川の流れに身を任せて生きようとしている自分が、死に損なった後悔に苛まれるときと同じくらい恐ろしかった。ゆるやかな川の先に待ち受けるのは、だだっ広いだけのつまらない海だ。そこにシャニはいない。
「私もやっと大人になったんだね」と自分で自分に語りかけてしまえばそれまでだ。あのころの私は、例え相手が誰だろうと、不満があれば反抗的な態度を取るろくでもない子供だった。だから、シャニとは頻繁に衝突した。気持ちをちっとも分かってくれない彼にいちいち腹を立て、みっともなく泣き喚いた挙句、拗ねて数日間口を聞かないときもあった。
大人になってしまった今なら、難儀な性格のシャニを受け入れる余裕も以前よりはあるし、説明を試みる胆力も、ごめんねと素直に謝る柔軟さだって持ち合わせている。それなのに、これらを発揮する機会は二度とやって来ない。もうシャニと会えないのなら、大人になんてならなければよかった。

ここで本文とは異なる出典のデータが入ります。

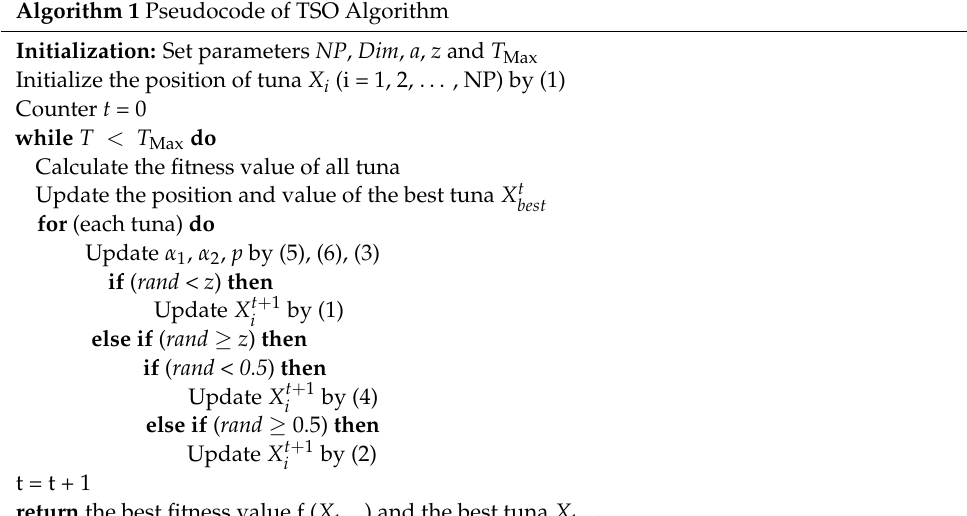
Algorithm 1 Pseudocode of TSO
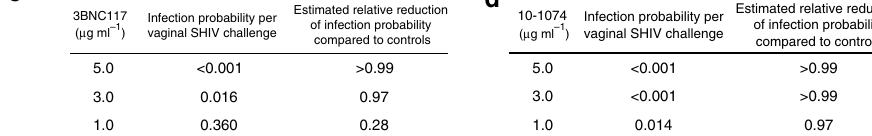
Fig. 4 Antibody concentration predicts the probability of infection following vaginal SHIV AD8-EO challenge. Probit regression analysis was used to estimate the per-challenge probability of vaginal SHIV acquisition as a function of imputed 3BNC117 concentrations in plasma among macaques that were administered 3BNC117 singly ( a ) or 10 – 1074 concentrations in plasma among animals that received 10 – 1074 in combination with 3BNC117 ( b ). The per- challenge probability of infection among untreated control animals was 0.50 and is denoted in blue. Tick marks represent SHIV challenge events that either did (red) or did not (green) result in systemic infection. The solid black or gray line is the model-based prediction; dashed black lines depict 90% pointwise con fi dence intervals. Model-based estimates of SHIV infection probabilities following a single vaginal SHIV challenge at the indicated plasma concentrations of 3BNC117 ( c ) or 10 – 1074 ( d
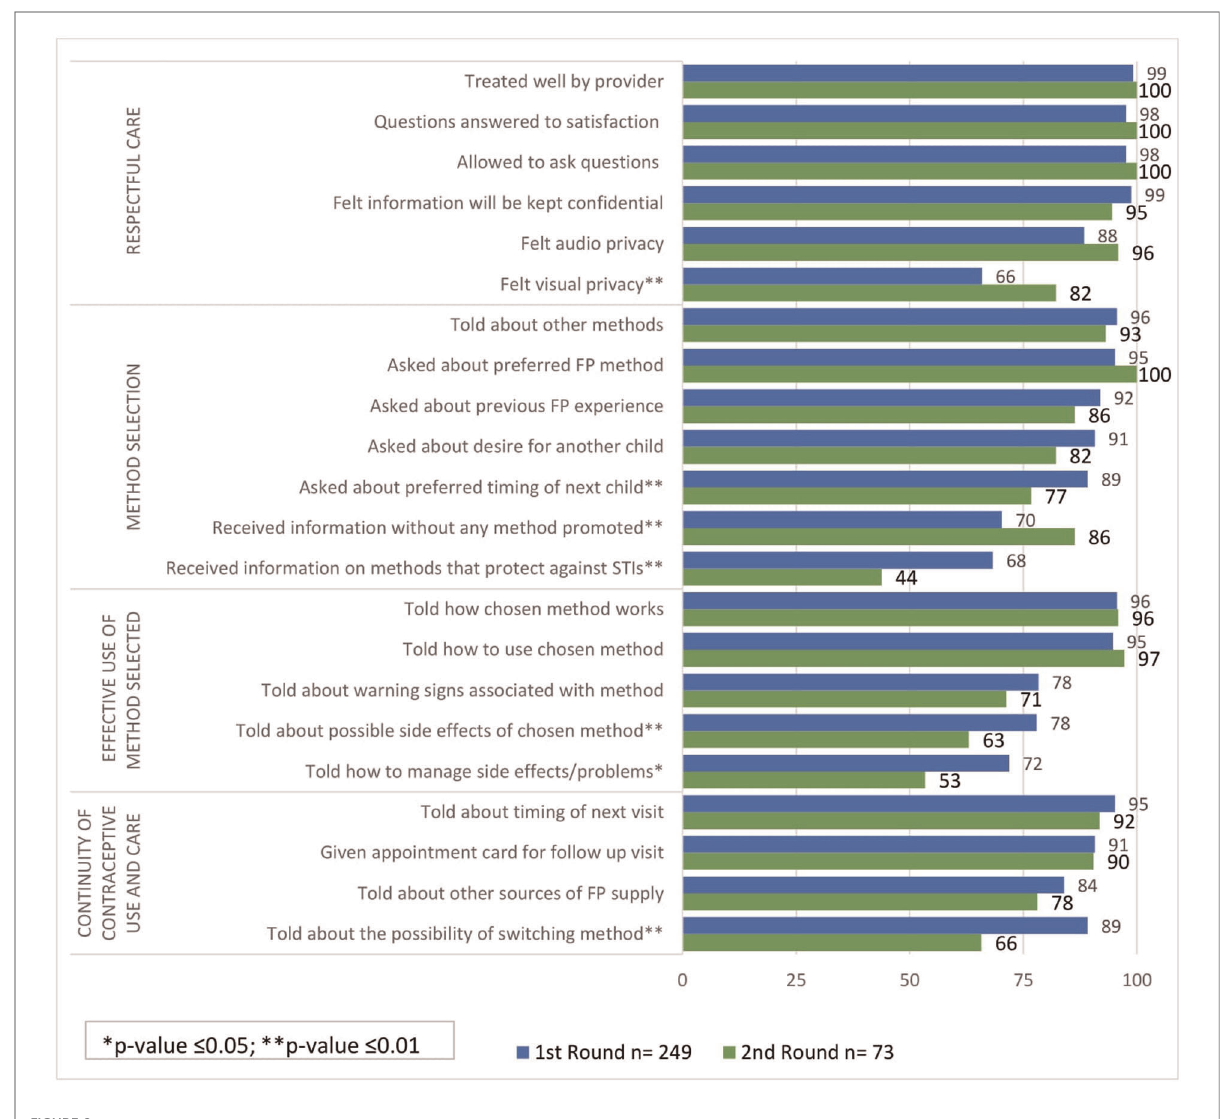
FIGURE 2 Percentage of women reporting quality of care received from CPs and PPMVs in Kaduna by domain and round ( n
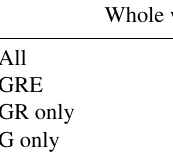
Table 1. Number of stations capable of receiving particular GNSS signals used in this study. Whole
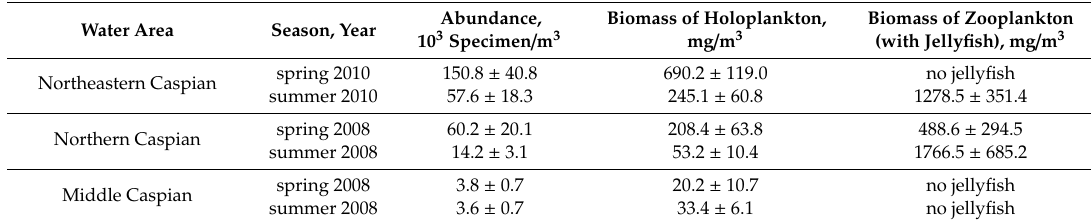
Table 3. Quantitative variables of zooplankton communities in the surveyed water area of the Caspian Sea (mean with standard error).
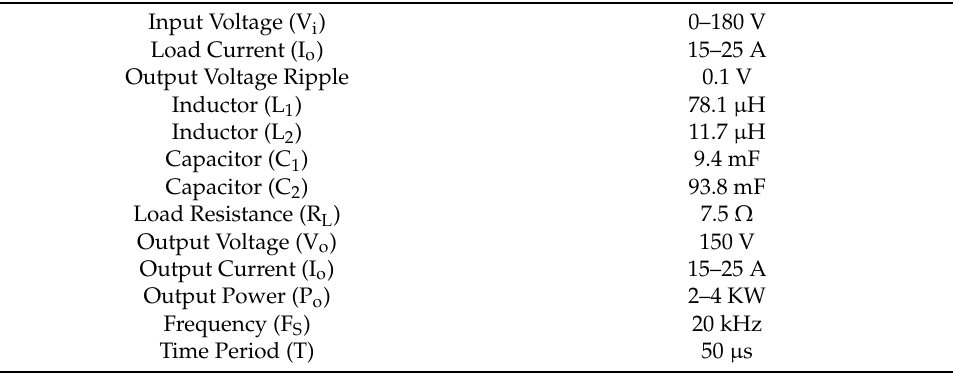
Table 5. Parameters for SEPIC Converter.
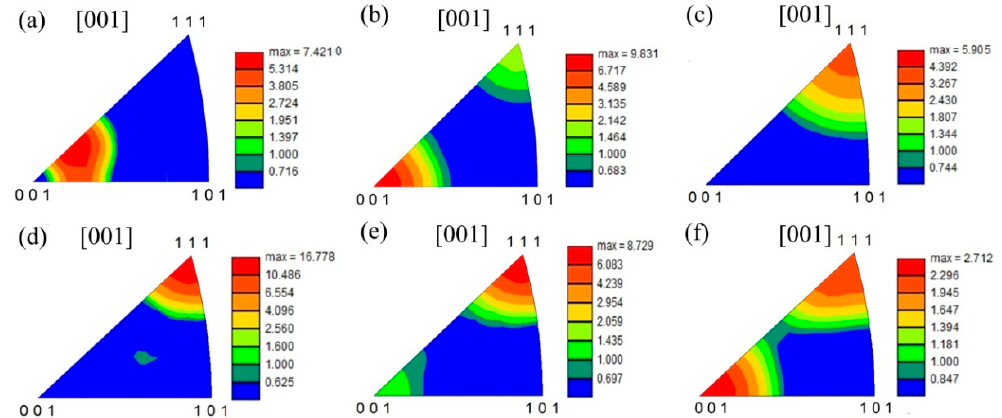
Figure 8. B 2 phase IPF of the as-rolled and can-compressed Ti 2 AlNb samples subject to annealing treatment: ( a ) as-rolled, ( b ) 25%, ( c ) 50%, ( d ) 60%, ( e ) 65%, and ( f )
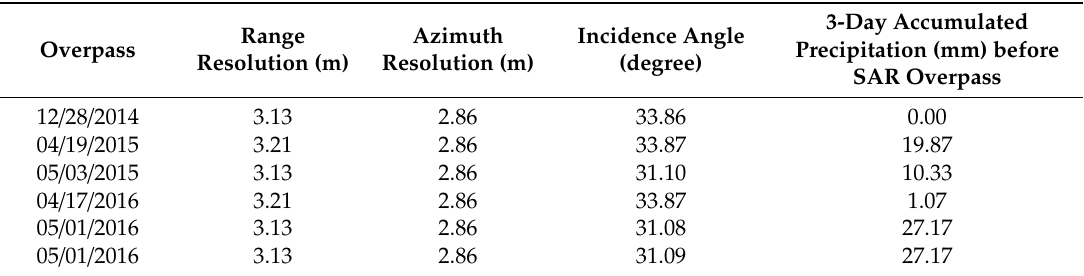
Table 2. Main characteristics of the ascending, full polarimetric ALOS / PALSAR-2 StripMap (SM2) acquisition mode images selected for this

命を賭して逃がしてくれた艦長の心遣いを無下にするようで心苦しいけれど、私のこの命は、ドミニオンやフォビドゥン、そしてあの炎に包まれた脱出艇と一緒に散るべきだったのだ。肉体から解き放たれたシャニは、もうあの忌まわしい薬を飲まなくていい。シャニを取り巻くしがらみは消えて無くなり、機体の消耗パーツとして扱われずに済む。そうすれば、私たちはきっと救われる。私だけ救われるのは公平じゃない。挑戦に年齢は関係ないと、どこかの誰かも言っていた。今からでも遅くないはずだ。

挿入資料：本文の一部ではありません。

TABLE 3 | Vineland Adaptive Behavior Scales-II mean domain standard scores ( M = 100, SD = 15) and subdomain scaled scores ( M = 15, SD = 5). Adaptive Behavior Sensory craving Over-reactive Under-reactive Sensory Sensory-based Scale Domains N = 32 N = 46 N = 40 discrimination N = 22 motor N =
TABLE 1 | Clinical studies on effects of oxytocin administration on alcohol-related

火球が流れた位置に向かって目いっぱい手を伸ばすと、舞台上を照りつけるスポットライトのように、満天の星空がぎらぎらと輝き始めた。何度も祈りかけては中断した願いが鎌首をもたげる。私が行きたい場所は母なる海なんかじゃない。シャニが漂っている冷たくて暗い宙だ。

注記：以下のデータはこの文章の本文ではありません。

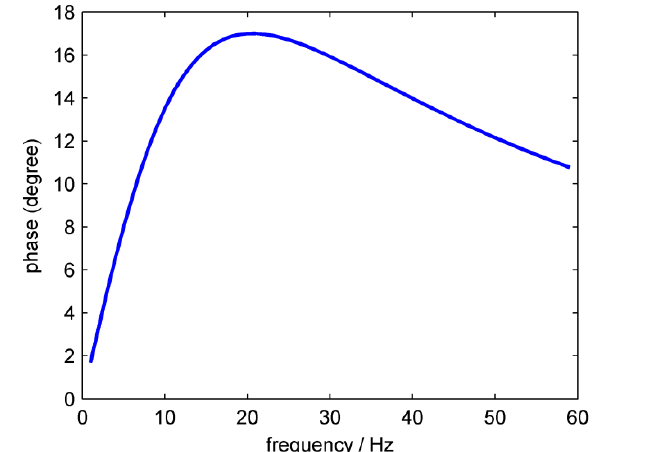
Figure 6. The test signal, ∆𝐼 the generators.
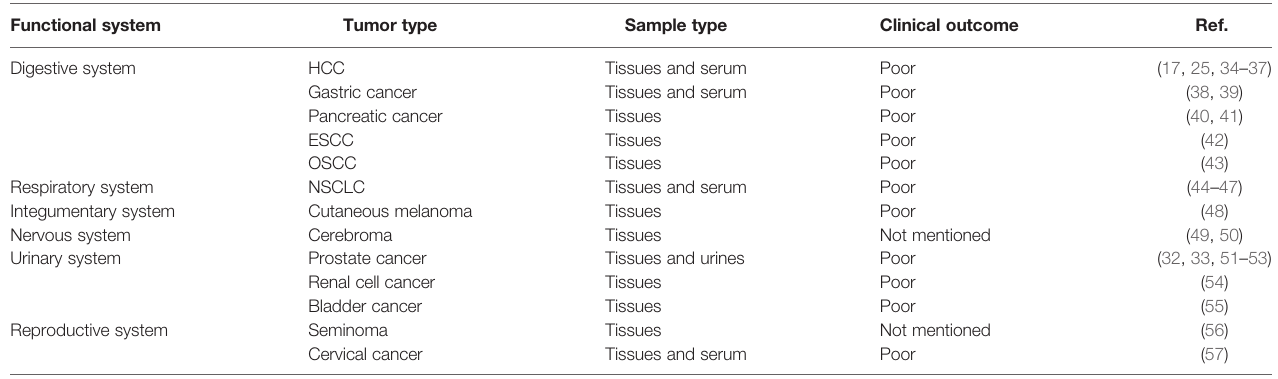
TABLE 1 | GP73 is highly expressed in pathological tissues and serum derived from cancer patients. Functional system Tumor type Sample type Clinical outcome Ref.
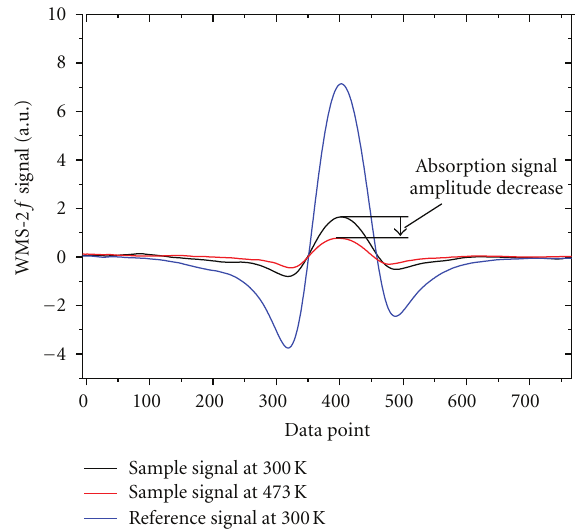
F 2: Example of WMS- 2f signals showing the signal magni- tude and shape change induced by temperature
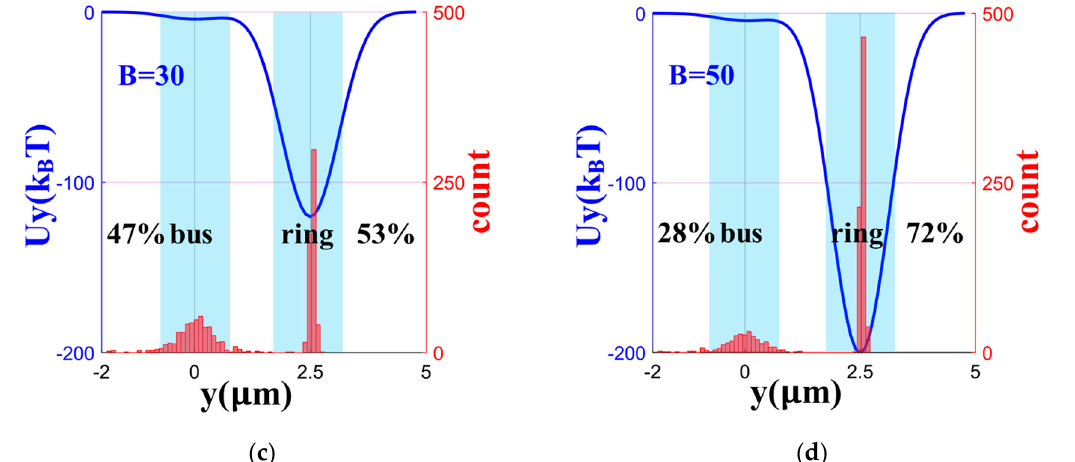
Figure 4. ( a ) Potential wells of 3 µ m diameter spheres in the y-direction with B = 1, 2, and 3. ( b ) The particle distribution on the ring and bus in 5 s when B = 10. The particle distribution on the ring and bus in 5 s when ( c ) B = 30 and ( d ) B = 50.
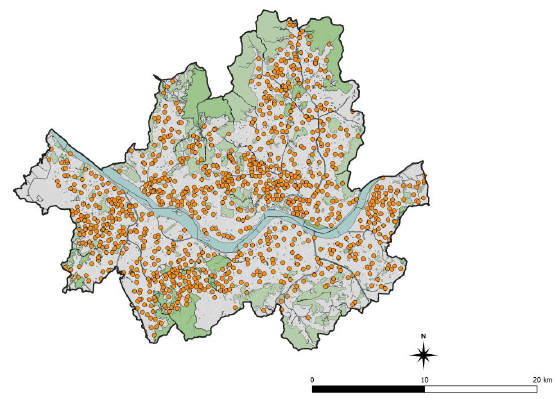
Figure 2. Distribution plot of Smart-Seoul Data of Things (S-DoT).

ふいに後方から、ばりばりと空気を切り裂く音が聞こえた。驚いて道路に目をやると、一台のバイクが風を切りながら猛スピードで走り抜けていく。おだやかに瞬く星を散りばめた暗幕が、静かに降りてくる感覚があった。
私は膝からへなへなと崩れ落ち、路上に落としたまま放置していた鞄を凍える手で掴んだ。耳をつんざくようなエンジン音が、私を現実の世界に引き戻したのだ。少し先の道に立つ街灯が頼りなく明滅し、高層マンションから漏れる光がひとつ、またひとつと音もなく消えていく。
ああ、と声にならない声を上げながら、私は地面を踏みしめるように立ち上がった。やっぱり、私には死へ突き進むだけの度胸がない。きっとこれからも、シャニへの情愛をひっそりと抱えたまま、傷ついていないふりをして上手に生きていく。私は本当に大人になれたのだろうか。胸に深く突き刺さった悲しみをひたすら隠して生きることは、はたして大人の振る舞いなのだろうか。
子供の私がささやく。いつか何かの拍子に、フォビドゥンの破片が地球に降り注いでくれたらいいのに。私はかつて自分が整備を担当していた機体の、氷のような色の破片に身体を潰されて死にたい。
その日見た夢の中に、本当に久々にシャニが出てきたような気がする。けれども、そんな気がするだけだった。